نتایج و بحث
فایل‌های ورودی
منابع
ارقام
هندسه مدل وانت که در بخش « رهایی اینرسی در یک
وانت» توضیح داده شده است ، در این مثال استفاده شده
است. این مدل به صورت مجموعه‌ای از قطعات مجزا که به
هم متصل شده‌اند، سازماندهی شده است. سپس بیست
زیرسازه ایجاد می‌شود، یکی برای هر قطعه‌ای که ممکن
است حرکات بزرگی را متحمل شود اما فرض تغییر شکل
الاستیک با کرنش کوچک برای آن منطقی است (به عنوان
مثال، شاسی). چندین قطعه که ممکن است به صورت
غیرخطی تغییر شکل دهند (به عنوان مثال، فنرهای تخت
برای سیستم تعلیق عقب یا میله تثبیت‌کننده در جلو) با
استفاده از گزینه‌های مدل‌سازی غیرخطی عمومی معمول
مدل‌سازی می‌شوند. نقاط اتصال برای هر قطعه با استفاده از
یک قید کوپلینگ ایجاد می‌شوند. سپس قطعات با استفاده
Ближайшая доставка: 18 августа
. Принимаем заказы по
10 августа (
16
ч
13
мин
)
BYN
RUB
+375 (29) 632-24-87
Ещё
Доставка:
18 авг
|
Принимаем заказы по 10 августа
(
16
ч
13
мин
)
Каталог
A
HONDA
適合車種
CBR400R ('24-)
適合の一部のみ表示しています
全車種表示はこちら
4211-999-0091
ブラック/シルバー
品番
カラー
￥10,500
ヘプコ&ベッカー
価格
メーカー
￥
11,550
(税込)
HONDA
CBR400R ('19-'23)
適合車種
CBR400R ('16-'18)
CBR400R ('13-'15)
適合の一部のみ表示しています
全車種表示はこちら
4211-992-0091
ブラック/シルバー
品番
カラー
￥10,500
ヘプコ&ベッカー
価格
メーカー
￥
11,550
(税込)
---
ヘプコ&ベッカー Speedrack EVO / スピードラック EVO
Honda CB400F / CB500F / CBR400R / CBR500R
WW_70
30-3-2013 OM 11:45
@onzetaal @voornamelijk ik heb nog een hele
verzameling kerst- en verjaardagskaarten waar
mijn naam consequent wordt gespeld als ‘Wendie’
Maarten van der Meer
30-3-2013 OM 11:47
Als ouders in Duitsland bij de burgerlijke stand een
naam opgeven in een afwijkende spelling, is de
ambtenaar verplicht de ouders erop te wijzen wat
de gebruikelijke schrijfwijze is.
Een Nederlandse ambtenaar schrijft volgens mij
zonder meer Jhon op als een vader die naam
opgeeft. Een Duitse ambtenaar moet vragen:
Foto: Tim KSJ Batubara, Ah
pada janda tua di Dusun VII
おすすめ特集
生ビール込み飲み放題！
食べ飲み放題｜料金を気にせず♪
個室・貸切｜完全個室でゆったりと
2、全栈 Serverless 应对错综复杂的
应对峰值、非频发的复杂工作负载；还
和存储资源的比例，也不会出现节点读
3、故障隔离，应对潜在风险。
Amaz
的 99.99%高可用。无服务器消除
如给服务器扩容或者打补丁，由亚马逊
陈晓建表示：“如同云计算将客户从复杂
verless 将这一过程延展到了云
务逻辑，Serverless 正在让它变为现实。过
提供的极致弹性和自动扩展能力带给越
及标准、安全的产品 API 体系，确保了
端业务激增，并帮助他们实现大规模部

_Exercise directions_.
Please copy the text of every row above line for line, changing nothing.

_Written solution_.
نتایج و بحث
فایل‌های ورودی
منابع
ارقام
هندسه مدل وانت که در بخش « رهایی اینرسی در یک
وانت» توضیح داده شده است ، در این مثال استفاده شده
است. این مدل به صورت مجموعه‌ای از قطعات مجزا که به
هم متصل شده‌اند، سازماندهی شده است. سپس بیست
زیرسازه ایجاد می‌شود، یکی برای هر قطعه‌ای که ممکن
است حرکات بزرگی را متحمل شود اما فرض تغییر شکل
الاستیک با کرنش کوچک برای آن منطقی است (به عنوان
مثال، شاسی). چندین قطعه که ممکن است به صورت
غیرخطی تغییر شکل دهند (به عنوان مثال، فنرهای تخت
برای سیستم تعلیق عقب یا میله تثبیت‌کننده در جلو) با
استفاده از گزینه‌های مدل‌سازی غیرخطی عمومی معمول
مدل‌سازی می‌شوند. نقاط اتصال برای هر قطعه با استفاده از
یک قید کوپلینگ ایجاد می‌شوند. سپس قطعات با استفاده
Ближайшая доставка: 18 августа
. Принимаем заказы по
10 августа (
16
ч
13
мин
)
BYN
RUB
+375 (29) 632-24-87
Ещё
Доставка:
18 авг
|
Принимаем заказы по 10 августа
(
16
ч
13
мин
)
Каталог
A
HONDA
適合車種
CBR400R ('24-)
適合の一部のみ表示しています
全車種表示はこちら
4211-999-0091
ブラック/シルバー
品番
カラー
￥10,500
ヘプコ&ベッカー
価格
メーカー
￥
11,550
(税込)
HONDA
CBR400R ('19-'23)
適合車種
CBR400R ('16-'18)
CBR400R ('13-'15)
適合の一部のみ表示しています
全車種表示はこちら
4211-992-0091
ブラック/シルバー
品番
カラー
￥10,500
ヘプコ&ベッカー
価格
メーカー
￥
11,550
(税込)
---
ヘプコ&ベッカー Speedrack EVO / スピードラック EVO
Honda CB400F / CB500F / CBR400R / CBR500R
WW_70
30-3-2013 OM 11:45
@onzetaal @voornamelijk ik heb nog een hele
verzameling kerst- en verjaardagskaarten waar
mijn naam consequent wordt gespeld als ‘Wendie’
Maarten van der Meer
30-3-2013 OM 11:47
Als ouders in Duitsland bij de burgerlijke stand een
naam opgeven in een afwijkende spelling, is de
ambtenaar verplicht de ouders erop te wijzen wat
de gebruikelijke schrijfwijze is.
Een Nederlandse ambtenaar schrijft volgens mij
zonder meer Jhon op als een vader die naam
opgeeft. Een Duitse ambtenaar moet vragen:
Foto: Tim KSJ Batubara, Ah
pada janda tua di Dusun VII
おすすめ特集
生ビール込み飲み放題！
食べ飲み放題｜料金を気にせず♪
個室・貸切｜完全個室でゆったりと
2、全栈 Serverless 应对错综复杂的
应对峰值、非频发的复杂工作负载；还
和存储资源的比例，也不会出现节点读
3、故障隔离，应对潜在风险。
Amaz
的 99.99%高可用。无服务器消除
如给服务器扩容或者打补丁，由亚马逊
陈晓建表示：“如同云计算将客户从复杂
verless 将这一过程延展到了云
务逻辑，Serverless 正在让它变为现实。过
提供的极致弹性和自动扩展能力带给越
及标准、安全的产品 API 体系，确保了
端业务激增，并帮助他们实现大规模部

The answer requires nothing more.